RSC-AP前日(10月30日)には、第7回水文解析カタログワークショップ(Catalogue of Hydrologic Analysis: CHA)も開催された。CHAは、IHP RSC-APの共同事業として、ユネスコ日本信託基金(J-FIT)の支援を受けて実施されてきており、これまでに3巻が出版されている(注4)。RSC-AP事務局のユネスコジャカルタの職員の支援をつけつつ、埼玉大学の小林健一郎IHP日本国内分科会調査委員がCHAの編集を務めてきてきた。この度のテーマ―は渇水で、小林教授のモデレーターのもと、オーストラリア、日本、韓国、インドネシア、マレーシアの事例が紹介された。日本の対策については、国土交通省水資源部・水資源計画課の田中補佐が発表を行った。
(注1)政府間水文学計画(IHP)とは、国際協力による水(淡水)資源の最適な管理のための科学的基盤の提供を目的として、1975年に開始されて、2019年より政府間プログラムとなり、国際水文学計画から政府間水文学計画に改称された。国際協力を結集して、水に関する知識を改善し、技術革新の実現を目指す取り組みや、水の安全保障を実現するための科学と政策の橋渡しの強化、水資源の管理とガバナンスを強化するための教育と能力開発を目指す取り組み等を実施している。8年ごとに中期目標を策定し、活動計画を立案・実施している。
(注2) 韓国のユネスコ国内委員会は、2023年に、NGOとして組織を構成し、事業に取り組んでいる。

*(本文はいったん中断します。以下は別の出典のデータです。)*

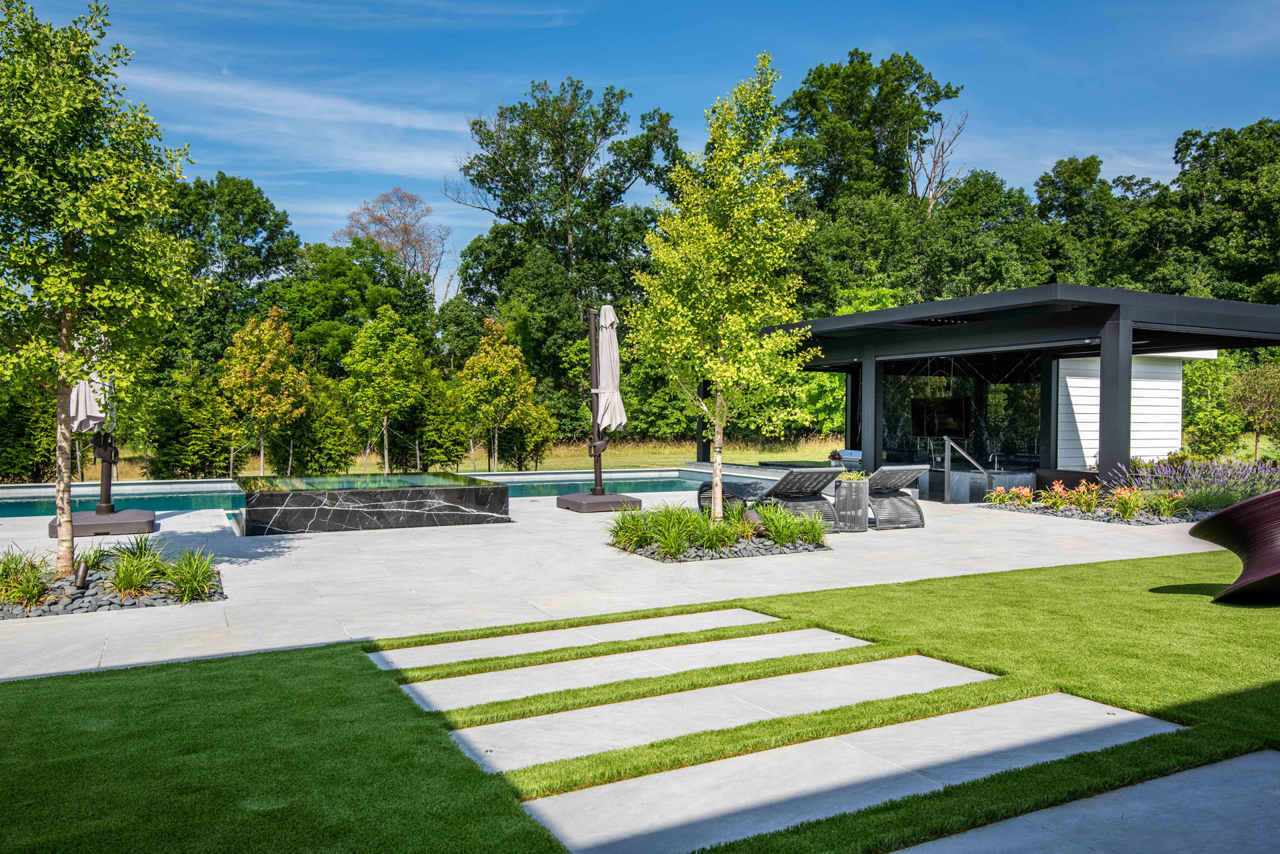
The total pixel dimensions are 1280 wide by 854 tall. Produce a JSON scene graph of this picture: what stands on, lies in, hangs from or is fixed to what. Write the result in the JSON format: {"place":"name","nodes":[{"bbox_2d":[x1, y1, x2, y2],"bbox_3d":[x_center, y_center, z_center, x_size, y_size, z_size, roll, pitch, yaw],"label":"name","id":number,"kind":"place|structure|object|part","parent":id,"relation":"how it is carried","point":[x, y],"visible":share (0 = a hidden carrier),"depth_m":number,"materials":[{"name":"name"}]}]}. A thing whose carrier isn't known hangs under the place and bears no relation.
{"place":"outdoors","nodes":[
{"label":"outdoors","id":0,"kind":"place"},
{"bbox_2d":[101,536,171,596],"label":"ornamental grass","id":1,"kind":"structure","parent":0,"point":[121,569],"visible":0.96,"materials":[{"name":"green plant"}]},
{"bbox_2d":[115,62,485,175],"label":"cloud","id":2,"kind":"structure","parent":0,"point":[319,103],"materials":[{"name":"white"}]},
{"bbox_2d":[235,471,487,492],"label":"pool water","id":3,"kind":"structure","parent":0,"point":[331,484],"materials":[{"name":"liquid"}]},
{"bbox_2d":[0,467,761,518],"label":"swimming pool","id":4,"kind":"structure","parent":0,"point":[23,504],"materials":[{"name":"liquid"}]},
{"bbox_2d":[73,434,854,478],"label":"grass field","id":5,"kind":"structure","parent":0,"point":[662,459],"materials":[{"name":"green"}]},
{"bbox_2d":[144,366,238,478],"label":"shrub","id":6,"kind":"object","parent":5,"relation":"on","point":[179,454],"visible":0.77,"depth_m":23.40,"materials":[{"name":"green plant"}]},
{"bbox_2d":[216,306,309,476],"bbox_3d":[-10.660,-0.875,24.131,2.612,4.971,2.581,1,1,32],"label":"tree","id":7,"kind":"object","parent":5,"relation":"on","point":[254,392],"visible":0.99,"depth_m":23.73,"materials":[{"name":"plant"}]},
{"bbox_2d":[285,372,360,474],"bbox_3d":[-8.969,0.101,23.781,2.300,3.255,2.248,0,1,-28],"label":"shrub","id":8,"kind":"object","parent":5,"relation":"on","point":[329,431],"visible":0.82,"depth_m":23.24,"materials":[{"name":"green plant"}]},
{"bbox_2d":[343,305,426,472],"bbox_3d":[-7.642,-0.996,25.650,2.507,5.141,2.613,0,1,-28],"label":"tree","id":9,"kind":"object","parent":5,"relation":"on","point":[364,345],"visible":0.99,"depth_m":25.24,"materials":[{"name":"green plant"}]},
{"bbox_2d":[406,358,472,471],"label":"shrub","id":10,"kind":"object","parent":5,"relation":"on","point":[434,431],"visible":0.82,"depth_m":25.52,"materials":[{"name":"green plant"}]},
{"bbox_2d":[458,316,548,472],"bbox_3d":[-4.212,-0.866,25.855,2.784,4.802,2.765,1,1,42],"label":"tree","id":11,"kind":"object","parent":5,"relation":"on","point":[515,362],"visible":0.99,"depth_m":25.43,"materials":[{"name":"plant"}]},
{"bbox_2d":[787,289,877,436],"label":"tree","id":12,"kind":"object","parent":5,"relation":"on","point":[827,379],"visible":0.31,"depth_m":32.97,"materials":[{"name":"green plant"}]},
{"bbox_2d":[0,479,1236,680],"label":"stone patio","id":13,"kind":"structure","parent":0,"point":[469,544],"materials":[{"name":"stone"}]},
{"bbox_2d":[44,506,157,536],"bbox_3d":[-6.993,1.235,11.104,1.279,0.256,1.314,0,1,-28],"label":"umbrella base","id":14,"kind":"object","parent":13,"relation":"on","point":[129,514],"visible":0.73,"depth_m":10.75,"materials":[{"name":"brown plastic"}]},
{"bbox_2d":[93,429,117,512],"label":"umbrella pole","id":15,"kind":"object","parent":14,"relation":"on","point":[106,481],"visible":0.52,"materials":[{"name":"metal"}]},
{"bbox_2d":[47,323,159,542],"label":"patio umbrella","id":16,"kind":"object","parent":13,"relation":"on","point":[151,519],"visible":0.6,"depth_m":10.60,"materials":[{"name":"beige fabric"}]},
{"bbox_2d":[0,542,224,617],"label":"planting bed","id":17,"kind":"object","parent":13,"relation":"in","point":[174,593],"visible":0.75,"depth_m":7.10,"materials":[{"name":"green plant"}]},
{"bbox_2d":[0,547,55,610],"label":"grass plant","id":18,"kind":"structure","parent":17,"relation":"in","point":[36,586],"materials":[{"name":"green plant"}]},
{"bbox_2d":[73,561,89,588],"bbox_3d":[-4.711,1.270,7.200,0.108,0.255,0.111,0,1,-28],"label":"spotlight","id":19,"kind":"object","parent":17,"relation":"on","point":[81,576],"visible":0.94,"depth_m":7.16,"materials":[{"name":"black metal"}]},
{"bbox_2d":[0,0,201,584],"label":"tree","id":20,"kind":"object","parent":17,"relation":"in","point":[63,297],"visible":0.99,"depth_m":7.21,"materials":[{"name":"plant"}]},
{"label":"trunk","id":21,"kind":"part","parent":20,"relation":"part of","materials":[{"name":"wood"}]},
{"bbox_2d":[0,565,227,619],"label":"gravel","id":22,"kind":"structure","parent":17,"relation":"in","point":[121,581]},
{"bbox_2d":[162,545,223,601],"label":"grass clump","id":23,"kind":"structure","parent":17,"relation":"in","point":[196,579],"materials":[{"name":"green plant"}]},
{"bbox_2d":[234,471,509,535],"bbox_3d":[-4.112,1.103,12.985,4.384,0.630,3.216,0,1,-28],"label":"hot tub","id":24,"kind":"object","parent":13,"relation":"on","point":[407,501],"visible":0.97,"depth_m":11.61,"materials":[{"name":"black stone"}]},
{"bbox_2d":[556,490,641,512],"bbox_3d":[-0.702,1.201,13.824,1.301,0.260,1.313,0,1,-28],"label":"umbrella base","id":25,"kind":"object","parent":13,"relation":"on","point":[572,501],"visible":0.83,"depth_m":13.40,"materials":[{"name":"brown plastic"}]},
{"bbox_2d":[554,298,644,512],"bbox_3d":[-0.597,-0.356,13.388,1.228,3.395,1.215,0,1,-28],"label":"patio umbrella","id":26,"kind":"object","parent":13,"relation":"on","point":[597,481],"visible":0.96,"depth_m":13.27,"materials":[{"name":"beige fabric"}]},
{"bbox_2d":[606,498,827,560],"bbox_3d":[0.837,1.116,9.809,2.922,0.604,2.242,0,1,-28],"label":"planting bed","id":27,"kind":"object","parent":13,"relation":"in","point":[687,521],"visible":0.93,"depth_m":9.48,"materials":[{"name":"green plant"}]},
{"bbox_2d":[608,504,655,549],"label":"grass clump","id":28,"kind":"structure","parent":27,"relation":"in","point":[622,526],"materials":[{"name":"green plant"}]},
{"bbox_2d":[624,55,813,514],"bbox_3d":[0.948,-1.567,10.245,2.308,5.301,2.353,1,1,30],"label":"tree","id":29,"kind":"object","parent":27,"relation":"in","point":[717,439],"visible":0.99,"depth_m":10.00,"materials":[{"name":"plant"}]},
{"bbox_2d":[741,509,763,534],"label":"light","id":30,"kind":"object","parent":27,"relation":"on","point":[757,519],"visible":0.54,"depth_m":10.00,"materials":[{"name":"brown metal"}]},
{"bbox_2d":[756,500,828,546],"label":"grass clump","id":31,"kind":"structure","parent":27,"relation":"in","point":[793,519],"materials":[{"name":"green plant"}]},
{"bbox_2d":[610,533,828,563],"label":"gravel","id":32,"kind":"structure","parent":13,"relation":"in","point":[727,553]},
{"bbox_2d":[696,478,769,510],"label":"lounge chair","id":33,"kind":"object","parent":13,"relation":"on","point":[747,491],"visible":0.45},
{"bbox_2d":[698,469,842,526],"bbox_3d":[1.810,0.941,12.027,0.768,0.877,2.204,-1,1,-38],"label":"lounge chair","id":34,"kind":"object","parent":13,"relation":"on","point":[800,487],"visible":0.74,"depth_m":11.50,"materials":[{"name":"grey wicker"}]},
{"bbox_2d":[834,478,870,532],"bbox_3d":[2.773,1.049,11.269,0.504,0.667,0.500,0,1,-28],"label":"planter","id":35,"kind":"object","parent":13,"relation":"on","point":[857,501],"visible":0.88,"depth_m":11.08,"materials":[{"name":"grey wicker"}]},
{"bbox_2d":[838,468,868,481],"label":"potted plant","id":36,"kind":"object","parent":35,"relation":"in","point":[853,477],"visible":0.46,"depth_m":11.31,"materials":[{"name":"green plant"}]},
{"bbox_2d":[862,464,929,528],"bbox_3d":[3.222,0.944,12.756,0.811,0.897,2.434,0,1,-28],"label":"lounge chair","id":37,"kind":"object","parent":13,"relation":"on","point":[875,494],"visible":0.67,"depth_m":12.00,"materials":[{"name":"grey wicker"}]},
{"bbox_2d":[942,438,994,502],"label":"pool handrail","id":38,"kind":"object","parent":13,"relation":"on","point":[968,457],"visible":0.98,"depth_m":15.63,"materials":[{"name":"silver metal"}]},
{"bbox_2d":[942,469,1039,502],"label":"outdoor kitchen counter","id":39,"kind":"object","parent":13,"relation":"on","point":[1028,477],"visible":0.51,"depth_m":15.61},
{"bbox_2d":[1038,468,1103,492],"bbox_3d":[7.780,1.098,15.182,0.909,0.531,1.125,0,1,-28],"label":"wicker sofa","id":40,"kind":"object","parent":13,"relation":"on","point":[1063,479],"visible":0.5,"depth_m":14.93,"materials":[{"name":"brown"}]},
{"bbox_2d":[980,481,1183,521],"bbox_3d":[6.878,1.094,13.003,1.991,0.557,3.135,0,1,-28],"label":"flower bed","id":41,"kind":"object","parent":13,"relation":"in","point":[1121,504],"visible":0.89,"depth_m":12.87,"materials":[{"name":"plant"}]},
{"bbox_2d":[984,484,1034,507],"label":"flowering plant","id":42,"kind":"object","parent":41,"relation":"in","point":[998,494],"visible":0.91,"depth_m":14.27,"materials":[{"name":"plant"}]},
{"bbox_2d":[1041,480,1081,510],"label":"flowering plant","id":43,"kind":"object","parent":41,"relation":"in","point":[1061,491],"visible":0.93,"depth_m":13.66,"materials":[{"name":"plant"}]},
{"bbox_2d":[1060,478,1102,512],"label":"flowering plant","id":44,"kind":"object","parent":41,"relation":"in","point":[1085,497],"visible":0.95,"depth_m":13.28,"materials":[{"name":"plant"}]},
{"bbox_2d":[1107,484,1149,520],"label":"flowering plant","id":45,"kind":"object","parent":41,"relation":"in","point":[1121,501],"visible":0.96,"depth_m":12.47,"materials":[{"name":"plant"}]},
{"bbox_2d":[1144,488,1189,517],"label":"flowering plant","id":46,"kind":"object","parent":41,"relation":"in","point":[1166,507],"visible":0.88,"depth_m":12.50,"materials":[{"name":"plant"}]},
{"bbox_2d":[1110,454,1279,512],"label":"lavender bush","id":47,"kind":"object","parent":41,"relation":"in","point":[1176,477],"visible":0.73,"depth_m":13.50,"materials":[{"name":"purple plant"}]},
{"bbox_2d":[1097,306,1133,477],"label":"column","id":48,"kind":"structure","parent":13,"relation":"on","point":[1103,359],"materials":[{"name":"grey metal"}]},
{"bbox_2d":[0,550,1279,853],"label":"lawn","id":49,"kind":"structure","parent":0,"point":[337,656],"materials":[{"name":"green plant"}]},
{"bbox_2d":[366,606,785,669],"bbox_3d":[-0.341,1.486,5.795,2.910,0.127,0.664,0,1,-28],"label":"stepping stone","id":50,"kind":"object","parent":49,"relation":"in","point":[472,643],"visible":0.8,"depth_m":5.76,"materials":[{"name":"stone"}]},
{"bbox_2d":[392,627,876,710],"bbox_3d":[0.084,1.498,5.197,3.116,0.119,0.727,0,1,-28],"label":"stepping stone","id":51,"kind":"object","parent":49,"relation":"in","point":[843,641],"visible":0.88,"depth_m":5.12,"materials":[{"name":"stone"}]},
{"bbox_2d":[444,655,1002,772],"bbox_3d":[0.530,1.510,4.472,3.155,0.101,0.807,0,1,-28],"label":"stepping stone","id":52,"kind":"object","parent":49,"relation":"in","point":[915,658],"visible":0.85,"depth_m":4.37,"materials":[{"name":"grey stone"}]},
{"bbox_2d":[514,692,1185,853],"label":"stepping stone","id":53,"kind":"object","parent":49,"relation":"in","point":[978,711],"visible":0.94,"depth_m":3.60,"materials":[{"name":"grey stone"}]},
{"bbox_2d":[892,748,1279,853],"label":"paving slab","id":54,"kind":"structure","parent":49,"relation":"in","point":[1266,753],"depth_m":3.11,"materials":[{"name":"grey stone"}]},
{"bbox_2d":[1192,488,1279,604],"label":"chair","id":55,"kind":"object","parent":49,"relation":"on","point":[1226,514],"visible":0.99,"depth_m":6.67,"materials":[{"name":"purple plastic"}]},
{"bbox_2d":[1,0,1279,296],"label":"sky","id":56,"kind":"structure","parent":0,"point":[442,296],"materials":[{"name":"blue"}]},
{"bbox_2d":[753,282,1279,499],"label":"pavilion","id":57,"kind":"structure","parent":0,"point":[1123,387],"materials":[{"name":"black metal"}]},
{"bbox_2d":[910,396,970,436],"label":"television","id":58,"kind":"object","parent":57,"relation":"attached to","point":[943,404],"visible":0.92,"depth_m":20.00,"materials":[{"name":"black glass"}]},
{"bbox_2d":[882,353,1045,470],"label":"glass wall","id":59,"kind":"structure","parent":57,"relation":"in","point":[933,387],"depth_m":19.57,"materials":[{"name":"black glass"}]},
{"bbox_2d":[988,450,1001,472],"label":"faucet","id":60,"kind":"object","parent":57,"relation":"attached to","point":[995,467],"visible":0.95,"depth_m":17.48,"materials":[{"name":"silver metal"}]},
{"bbox_2d":[1058,351,1209,467],"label":"white wall","id":61,"kind":"structure","parent":0,"point":[1138,454],"depth_m":18.22,"materials":[{"name":"white paint"}]},
{"label":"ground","id":62,"kind":"structure","parent":0},
{"bbox_2d":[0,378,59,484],"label":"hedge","id":63,"kind":"object","parent":62,"relation":"on","point":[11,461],"visible":0.57,"depth_m":20.11,"materials":[{"name":"green plant"}]},
{"bbox_2d":[159,171,300,368],"bbox_3d":[-20.307,-4.961,39.672,9.133,13.786,9.299,0,1,-28],"label":"tree","id":64,"kind":"object","parent":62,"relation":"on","point":[227,183],"visible":0.67,"depth_m":38.17,"materials":[{"name":"green plant"}]},
{"bbox_2d":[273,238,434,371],"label":"tree","id":65,"kind":"object","parent":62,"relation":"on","point":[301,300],"visible":0.73,"depth_m":36.23,"materials":[{"name":"green plant"}]},
{"bbox_2d":[342,186,451,302],"label":"bare tree","id":66,"kind":"object","parent":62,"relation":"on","point":[402,247],"visible":0.8,"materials":[{"name":"brown plant"}]},
{"bbox_2d":[448,76,684,431],"label":"tree","id":67,"kind":"object","parent":62,"relation":"on","point":[507,210],"visible":0.92,"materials":[{"name":"green plant"}]},
{"bbox_2d":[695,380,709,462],"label":"post","id":68,"kind":"structure","parent":62,"relation":"on","point":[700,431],"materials":[{"name":"black metal"}]},
{"bbox_2d":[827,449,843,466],"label":"flower pot","id":69,"kind":"object","parent":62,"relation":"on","point":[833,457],"visible":0.87,"depth_m":19.50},
{"bbox_2d":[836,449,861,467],"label":"grill","id":70,"kind":"object","parent":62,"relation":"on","point":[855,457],"visible":0.37,"depth_m":20.26,"materials":[{"name":"silver metal"}]},
{"bbox_2d":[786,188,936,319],"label":"tree","id":71,"kind":"object","parent":62,"relation":"on","point":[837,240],"visible":0.6,"depth_m":34.41,"materials":[{"name":"green plant"}]},
{"bbox_2d":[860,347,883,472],"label":"column","id":72,"kind":"structure","parent":62,"relation":"on","point":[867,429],"depth_m":16.91,"materials":[{"name":"metal"}]},
{"bbox_2d":[778,48,966,216],"label":"tree","id":73,"kind":"object","parent":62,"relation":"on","point":[805,118],"visible":0.79,"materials":[{"name":"green plant"}]},
{"bbox_2d":[904,108,967,215],"label":"bare tree","id":74,"kind":"object","parent":62,"relation":"on","point":[930,187],"visible":0.58,"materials":[{"name":"brown plant"}]},
{"bbox_2d":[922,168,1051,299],"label":"tree","id":75,"kind":"object","parent":62,"relation":"on","point":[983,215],"visible":0.64,"depth_m":36.76,"materials":[{"name":"green plant"}]},
{"bbox_2d":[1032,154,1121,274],"label":"tree","id":76,"kind":"object","parent":62,"relation":"on","point":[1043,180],"visible":0.62,"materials":[{"name":"green plant"}]},
{"bbox_2d":[1127,118,1279,304],"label":"tree","id":77,"kind":"object","parent":62,"relation":"on","point":[1256,275],"visible":0.8,"depth_m":35.32,"materials":[{"name":"green plant"}]},
{"bbox_2d":[1180,351,1245,456],"bbox_3d":[16.600,-0.416,25.097,2.924,3.814,2.819,0,1,-28],"label":"shrub","id":78,"kind":"object","parent":62,"relation":"on","point":[1191,385],"visible":0.67,"depth_m":24.43,"materials":[{"name":"green plant"}]},
{"bbox_2d":[1227,360,1279,460],"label":"small tree","id":79,"kind":"object","parent":62,"relation":"on","point":[1256,382],"visible":0.98,"depth_m":23.27,"materials":[{"name":"plant"}]}
]}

(注3)UNESCO IHP-IX戦略計画(2022-2029年)
テーマ: 「変化する環境における水の安全保障のための科学」
5つの優先分野
- 優先分野1:科学的研究とイノベーション
- 優先分野2:持続可能性を含む第4次産業革命における水教育
- 優先分野3:データ知識のギャップの解消
- 優先分野4:地球変動の状況下における統合的水資源管理
- 優先分野5:緩和・適応・レジリエンスのための科学に基づいた水ガバナンス
横断的なテーマ
- 水文システム、河川、気候リスクと水・食料・エネルギーの繋がり
- 生態水文学と水質
- 地下水と人々の居住
(注4) 水文解析カタログ(CHA):ユネスコ日本信託基金(JFIT)の支援を受けて、これまで、第1巻:洪水ハザードマップ、第2巻:ダム管理、第3巻:地下水管理が発刊されている。